サボ道楽=実生。サボ栽培始めて直ぐ、実生の楽しさを知りました。今は世界中の業者から種を買えるので名も知らない種を蒔きどんな顔のサボテンか?そのサボテンの大きくなっていく様を観るのが楽しいです。なので、殆どがマイナーサボテン。「東北在住の名人宅」をクリックしてビックラ扱きました。ただいろいろ試すのが好きなだけです。”想いが的中すればラッキー””外れれば全滅”上手く行ったサボだけ画像UP。月華玉(Pediocactus simpsonin)メッチャ元気。流石です。

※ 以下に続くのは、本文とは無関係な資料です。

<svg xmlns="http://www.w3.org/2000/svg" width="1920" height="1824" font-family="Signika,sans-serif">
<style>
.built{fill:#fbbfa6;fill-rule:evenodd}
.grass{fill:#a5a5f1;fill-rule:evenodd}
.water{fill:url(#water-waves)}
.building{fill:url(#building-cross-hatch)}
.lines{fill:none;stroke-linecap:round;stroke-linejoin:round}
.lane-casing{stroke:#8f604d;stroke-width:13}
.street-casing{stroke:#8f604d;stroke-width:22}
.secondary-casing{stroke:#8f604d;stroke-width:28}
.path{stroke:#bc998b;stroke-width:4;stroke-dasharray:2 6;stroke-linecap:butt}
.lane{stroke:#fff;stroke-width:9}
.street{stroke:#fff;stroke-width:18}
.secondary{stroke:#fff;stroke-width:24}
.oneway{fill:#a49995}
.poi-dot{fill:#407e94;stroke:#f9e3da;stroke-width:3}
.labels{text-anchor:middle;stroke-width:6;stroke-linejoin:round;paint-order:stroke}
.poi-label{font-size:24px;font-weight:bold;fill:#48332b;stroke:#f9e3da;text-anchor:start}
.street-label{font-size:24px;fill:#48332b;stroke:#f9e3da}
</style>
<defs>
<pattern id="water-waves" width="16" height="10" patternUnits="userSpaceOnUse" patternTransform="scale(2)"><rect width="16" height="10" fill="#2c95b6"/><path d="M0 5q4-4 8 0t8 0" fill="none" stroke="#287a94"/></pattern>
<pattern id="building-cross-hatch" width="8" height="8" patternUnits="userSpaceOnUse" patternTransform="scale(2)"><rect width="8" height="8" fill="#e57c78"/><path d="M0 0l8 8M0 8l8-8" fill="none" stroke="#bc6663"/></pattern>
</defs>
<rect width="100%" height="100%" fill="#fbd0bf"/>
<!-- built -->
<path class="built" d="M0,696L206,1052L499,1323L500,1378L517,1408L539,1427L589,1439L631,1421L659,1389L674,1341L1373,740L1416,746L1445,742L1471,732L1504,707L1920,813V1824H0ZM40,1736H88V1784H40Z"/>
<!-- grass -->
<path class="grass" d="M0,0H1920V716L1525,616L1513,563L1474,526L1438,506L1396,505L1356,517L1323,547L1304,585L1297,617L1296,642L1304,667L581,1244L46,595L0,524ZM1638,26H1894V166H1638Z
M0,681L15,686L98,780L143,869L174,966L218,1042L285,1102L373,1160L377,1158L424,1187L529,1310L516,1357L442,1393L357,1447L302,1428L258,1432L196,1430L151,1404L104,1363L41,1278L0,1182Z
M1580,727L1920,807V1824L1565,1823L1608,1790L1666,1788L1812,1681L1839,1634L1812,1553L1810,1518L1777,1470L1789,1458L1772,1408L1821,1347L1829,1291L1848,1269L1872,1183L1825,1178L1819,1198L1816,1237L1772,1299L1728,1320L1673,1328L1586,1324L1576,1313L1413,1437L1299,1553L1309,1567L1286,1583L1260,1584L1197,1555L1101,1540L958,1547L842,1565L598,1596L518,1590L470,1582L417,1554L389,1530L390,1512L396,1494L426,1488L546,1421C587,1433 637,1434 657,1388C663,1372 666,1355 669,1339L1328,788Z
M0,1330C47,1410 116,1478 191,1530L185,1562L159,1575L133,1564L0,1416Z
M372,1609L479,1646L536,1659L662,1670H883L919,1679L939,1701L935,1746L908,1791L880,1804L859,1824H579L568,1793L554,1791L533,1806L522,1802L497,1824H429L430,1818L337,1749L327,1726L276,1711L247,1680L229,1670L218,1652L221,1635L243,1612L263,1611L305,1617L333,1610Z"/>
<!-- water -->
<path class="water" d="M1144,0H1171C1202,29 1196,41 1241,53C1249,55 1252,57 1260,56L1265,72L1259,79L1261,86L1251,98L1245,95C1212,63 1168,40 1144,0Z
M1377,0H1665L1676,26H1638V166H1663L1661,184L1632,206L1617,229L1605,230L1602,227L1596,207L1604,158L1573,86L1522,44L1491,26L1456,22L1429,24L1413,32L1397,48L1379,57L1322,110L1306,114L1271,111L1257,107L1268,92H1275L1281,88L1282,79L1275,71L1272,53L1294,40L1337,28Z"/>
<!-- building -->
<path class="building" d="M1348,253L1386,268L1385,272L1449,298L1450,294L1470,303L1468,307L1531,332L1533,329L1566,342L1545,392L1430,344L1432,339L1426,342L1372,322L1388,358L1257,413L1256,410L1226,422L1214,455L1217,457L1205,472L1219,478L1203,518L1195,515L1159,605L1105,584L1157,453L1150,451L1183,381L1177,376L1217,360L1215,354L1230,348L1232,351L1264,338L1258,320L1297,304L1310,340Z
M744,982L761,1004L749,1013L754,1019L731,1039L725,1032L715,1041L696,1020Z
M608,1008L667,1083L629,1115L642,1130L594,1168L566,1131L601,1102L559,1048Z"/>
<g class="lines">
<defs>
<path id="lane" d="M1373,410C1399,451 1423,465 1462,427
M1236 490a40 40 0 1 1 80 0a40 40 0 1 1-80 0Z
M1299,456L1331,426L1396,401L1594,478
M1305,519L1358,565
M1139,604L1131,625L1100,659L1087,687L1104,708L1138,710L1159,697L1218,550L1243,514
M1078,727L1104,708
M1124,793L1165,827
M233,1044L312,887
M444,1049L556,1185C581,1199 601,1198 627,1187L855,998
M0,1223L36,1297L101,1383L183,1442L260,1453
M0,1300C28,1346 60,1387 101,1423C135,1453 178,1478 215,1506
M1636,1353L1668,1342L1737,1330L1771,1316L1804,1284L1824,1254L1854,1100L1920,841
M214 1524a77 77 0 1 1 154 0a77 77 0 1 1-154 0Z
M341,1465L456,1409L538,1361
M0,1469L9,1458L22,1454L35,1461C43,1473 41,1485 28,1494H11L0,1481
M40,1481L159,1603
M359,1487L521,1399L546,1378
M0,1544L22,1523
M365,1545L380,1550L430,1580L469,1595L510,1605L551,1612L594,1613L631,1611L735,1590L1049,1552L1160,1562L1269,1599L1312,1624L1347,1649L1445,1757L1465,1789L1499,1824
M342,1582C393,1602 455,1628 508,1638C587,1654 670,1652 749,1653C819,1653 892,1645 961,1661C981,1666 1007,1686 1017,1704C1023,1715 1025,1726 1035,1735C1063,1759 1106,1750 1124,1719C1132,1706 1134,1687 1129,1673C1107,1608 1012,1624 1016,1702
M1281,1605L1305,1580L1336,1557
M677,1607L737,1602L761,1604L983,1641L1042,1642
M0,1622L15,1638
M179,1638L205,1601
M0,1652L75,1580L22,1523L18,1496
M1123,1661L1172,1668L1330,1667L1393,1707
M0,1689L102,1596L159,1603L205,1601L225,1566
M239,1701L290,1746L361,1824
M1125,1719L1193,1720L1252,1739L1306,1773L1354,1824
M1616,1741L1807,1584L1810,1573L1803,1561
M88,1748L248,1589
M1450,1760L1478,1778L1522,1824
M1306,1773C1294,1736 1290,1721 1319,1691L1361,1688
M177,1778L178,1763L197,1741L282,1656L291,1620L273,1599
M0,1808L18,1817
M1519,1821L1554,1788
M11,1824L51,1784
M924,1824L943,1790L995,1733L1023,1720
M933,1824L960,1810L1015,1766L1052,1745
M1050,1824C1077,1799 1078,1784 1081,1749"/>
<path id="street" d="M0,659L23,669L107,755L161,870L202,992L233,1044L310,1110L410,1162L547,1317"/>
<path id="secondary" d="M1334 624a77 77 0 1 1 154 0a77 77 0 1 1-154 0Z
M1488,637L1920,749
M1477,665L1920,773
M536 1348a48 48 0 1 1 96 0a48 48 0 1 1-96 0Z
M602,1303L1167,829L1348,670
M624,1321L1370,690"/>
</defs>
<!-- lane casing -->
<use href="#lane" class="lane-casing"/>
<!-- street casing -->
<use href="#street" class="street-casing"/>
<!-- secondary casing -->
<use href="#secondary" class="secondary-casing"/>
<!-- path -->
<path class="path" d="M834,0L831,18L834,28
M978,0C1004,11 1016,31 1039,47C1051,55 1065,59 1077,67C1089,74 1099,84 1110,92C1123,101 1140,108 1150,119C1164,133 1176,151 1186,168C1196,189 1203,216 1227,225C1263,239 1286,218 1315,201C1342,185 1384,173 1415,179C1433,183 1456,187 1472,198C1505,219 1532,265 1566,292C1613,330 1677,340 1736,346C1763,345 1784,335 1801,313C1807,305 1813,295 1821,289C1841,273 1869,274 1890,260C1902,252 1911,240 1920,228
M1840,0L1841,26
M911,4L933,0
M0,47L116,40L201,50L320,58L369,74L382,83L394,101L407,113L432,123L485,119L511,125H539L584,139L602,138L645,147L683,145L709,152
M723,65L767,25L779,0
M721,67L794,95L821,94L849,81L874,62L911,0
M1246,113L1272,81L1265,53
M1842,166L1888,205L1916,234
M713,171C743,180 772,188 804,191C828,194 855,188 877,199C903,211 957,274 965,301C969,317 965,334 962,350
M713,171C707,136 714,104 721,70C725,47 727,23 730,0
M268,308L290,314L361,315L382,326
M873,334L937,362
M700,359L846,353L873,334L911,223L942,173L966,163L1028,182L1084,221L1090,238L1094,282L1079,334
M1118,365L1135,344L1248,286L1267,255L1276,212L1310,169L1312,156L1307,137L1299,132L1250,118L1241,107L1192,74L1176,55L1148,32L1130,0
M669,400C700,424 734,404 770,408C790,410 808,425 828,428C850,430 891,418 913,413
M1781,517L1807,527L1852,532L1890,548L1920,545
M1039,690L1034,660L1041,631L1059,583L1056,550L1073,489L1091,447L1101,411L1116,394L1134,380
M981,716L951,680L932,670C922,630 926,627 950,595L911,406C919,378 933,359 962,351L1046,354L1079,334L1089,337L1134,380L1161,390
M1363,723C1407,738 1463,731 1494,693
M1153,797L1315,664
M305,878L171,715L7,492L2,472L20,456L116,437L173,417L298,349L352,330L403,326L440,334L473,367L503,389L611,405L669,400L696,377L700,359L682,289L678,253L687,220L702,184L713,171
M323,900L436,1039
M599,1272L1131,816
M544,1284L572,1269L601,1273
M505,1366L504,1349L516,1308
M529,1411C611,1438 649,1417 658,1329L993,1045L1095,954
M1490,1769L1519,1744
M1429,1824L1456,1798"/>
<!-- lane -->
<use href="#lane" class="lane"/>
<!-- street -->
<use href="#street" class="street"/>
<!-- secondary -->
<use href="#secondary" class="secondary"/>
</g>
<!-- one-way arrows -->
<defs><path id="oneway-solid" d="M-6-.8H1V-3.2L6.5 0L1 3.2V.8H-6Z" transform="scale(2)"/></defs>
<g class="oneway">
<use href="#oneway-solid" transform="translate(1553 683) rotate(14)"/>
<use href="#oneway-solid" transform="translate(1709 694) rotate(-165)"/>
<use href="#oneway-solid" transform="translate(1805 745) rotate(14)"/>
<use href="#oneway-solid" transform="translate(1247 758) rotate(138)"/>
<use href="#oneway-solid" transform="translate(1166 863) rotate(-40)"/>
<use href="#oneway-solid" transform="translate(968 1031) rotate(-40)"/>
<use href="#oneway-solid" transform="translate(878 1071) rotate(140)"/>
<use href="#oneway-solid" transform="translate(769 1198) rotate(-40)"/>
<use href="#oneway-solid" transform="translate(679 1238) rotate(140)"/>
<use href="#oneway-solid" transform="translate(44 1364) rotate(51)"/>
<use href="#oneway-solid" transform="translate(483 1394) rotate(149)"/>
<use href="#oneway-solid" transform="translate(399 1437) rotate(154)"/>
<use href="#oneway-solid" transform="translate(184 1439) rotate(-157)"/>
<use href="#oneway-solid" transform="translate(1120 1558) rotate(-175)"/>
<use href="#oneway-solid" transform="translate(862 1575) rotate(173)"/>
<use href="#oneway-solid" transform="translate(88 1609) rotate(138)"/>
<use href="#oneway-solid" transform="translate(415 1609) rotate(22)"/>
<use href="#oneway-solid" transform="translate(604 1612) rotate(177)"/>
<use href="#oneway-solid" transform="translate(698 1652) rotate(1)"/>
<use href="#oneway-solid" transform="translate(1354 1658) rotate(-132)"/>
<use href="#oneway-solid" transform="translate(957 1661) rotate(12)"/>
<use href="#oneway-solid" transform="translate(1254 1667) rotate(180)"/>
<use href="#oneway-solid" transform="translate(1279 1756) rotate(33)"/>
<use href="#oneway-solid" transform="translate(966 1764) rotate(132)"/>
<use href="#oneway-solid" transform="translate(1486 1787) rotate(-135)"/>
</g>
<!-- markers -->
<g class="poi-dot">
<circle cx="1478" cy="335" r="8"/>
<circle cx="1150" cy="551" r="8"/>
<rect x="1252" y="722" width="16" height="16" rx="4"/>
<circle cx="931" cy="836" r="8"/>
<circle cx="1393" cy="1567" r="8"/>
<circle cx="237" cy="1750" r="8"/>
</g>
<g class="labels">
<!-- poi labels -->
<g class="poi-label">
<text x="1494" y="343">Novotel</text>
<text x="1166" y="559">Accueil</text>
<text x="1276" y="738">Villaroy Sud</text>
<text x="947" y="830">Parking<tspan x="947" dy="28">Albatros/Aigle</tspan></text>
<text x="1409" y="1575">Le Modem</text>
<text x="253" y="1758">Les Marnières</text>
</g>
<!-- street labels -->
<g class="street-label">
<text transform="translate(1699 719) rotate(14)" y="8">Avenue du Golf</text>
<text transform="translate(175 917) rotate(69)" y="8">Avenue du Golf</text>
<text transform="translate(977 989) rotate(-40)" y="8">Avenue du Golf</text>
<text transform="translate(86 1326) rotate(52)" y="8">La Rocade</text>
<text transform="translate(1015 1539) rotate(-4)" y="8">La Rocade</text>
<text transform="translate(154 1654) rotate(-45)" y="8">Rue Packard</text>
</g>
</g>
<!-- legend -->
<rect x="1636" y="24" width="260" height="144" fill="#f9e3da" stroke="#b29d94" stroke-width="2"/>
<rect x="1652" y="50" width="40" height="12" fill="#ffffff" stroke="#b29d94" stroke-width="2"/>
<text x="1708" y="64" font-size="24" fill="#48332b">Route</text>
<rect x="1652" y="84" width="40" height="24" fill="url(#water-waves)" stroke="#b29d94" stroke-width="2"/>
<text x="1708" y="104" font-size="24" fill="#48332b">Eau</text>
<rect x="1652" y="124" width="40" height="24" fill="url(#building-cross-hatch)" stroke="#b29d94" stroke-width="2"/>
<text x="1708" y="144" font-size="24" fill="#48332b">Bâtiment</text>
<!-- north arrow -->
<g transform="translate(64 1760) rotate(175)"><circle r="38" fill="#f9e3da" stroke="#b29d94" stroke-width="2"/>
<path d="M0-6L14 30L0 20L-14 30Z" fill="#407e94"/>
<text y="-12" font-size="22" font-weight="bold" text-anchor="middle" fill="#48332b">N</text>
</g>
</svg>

パタゴニカは種が新鮮だったらしく、うちでも殆んどが発芽しました。
団扇の発芽率がこんなに良いのは驚異的ですね。発芽は他力本願の私にとってはただ驚くばかりです。
さてさて、発芽率は良しとして、今後の管理方法が判りません。
また、ご教授願えませんか。

ちび苗みんな可愛いですね~(^^)♪

勉強してやってみたいなぁって思ってしまいました(しまいましたって^^;)

笛吹!

こんにちは。私も、笛吹のタネを持っています。5月に播いたのですが、まだ発芽しません。もうひとつ、花が好きで彩虹山を播いたのですが、やっぱり、発芽していません。笛吹は、タネが残っているので4月くらいに再挑戦してみます。私、北海道なので・・外に放置!自然にそだてるの好きです。とても勉強になりました。

>sileriさん
ホントにそうですね。実生も名品育種だと高い親木を揃えるのが大変ですが、
輸入種子なら、世界のサボ探検家が自生地を歩いて集めてきた種が、珍しいも
のでも安価に手に入りますから。育てるのが相当難しい、とか、国内での栽培
例が少ないものほど、楽しみですね。そうそううまくは育たないですが^^;。
>queiitiさん
マイフェニアは、準山野草的に扱ってます。周年屋外で、冬も雨雪にあててい
ます。元気に育つのは3~5月と10~11月で水は好きなんじゃないでしょ
うか。ですが真夏の暑さには弱いようなので、入梅~8月いっぱいは風通しの
よい軒下で休ませています。土は弱酸性にしています。経験的にはそんな感じ
です。
>marshさん
チビ苗が立派にそだって、花をいっぱい咲かせてくれる頃には、こっちはかな
りお年寄りになってしまうなあ・・・と思いつつ、実生やめられません。というか
焦ってやたら蒔いているという感じかも。なにしろ、難物系で10~20年、
コピアポアや大竜冠なんかは、軽く30年待たないと、見頃の姿にはなりそう
もないですからねー。遠い未来を夢見る道楽です^^。
>HIRONNYEさん
笛吹、気温があがってからの実生は、いまいちかも知れませんね。5月下旬に
蒔いた分は発芽がいまひとつです。このあたり、東北名人の実生が参考になる
かも知れません。マイフェニアやマイフェニオプシスなどは、夜間温度が高い
時期を好まないような感じがします。もっとも北海道なら、大丈夫かな。ある
程度大きく育ったら、ぜひ屋外越冬試して下さい。摂氏-20度までいける?
と聞いたことがあります。




アロエ実生

ポリフェラとハエマンティフォリアがこれだけ並ぶと幸せですね!
たしかに50センチサイズがゴロゴロしてたら我が家も人間が暮らせなくなっちゃいます(^^;)
ハエマンティフォリアは夏場元気がなくなるんですね。私も油断しないよう気をつけます。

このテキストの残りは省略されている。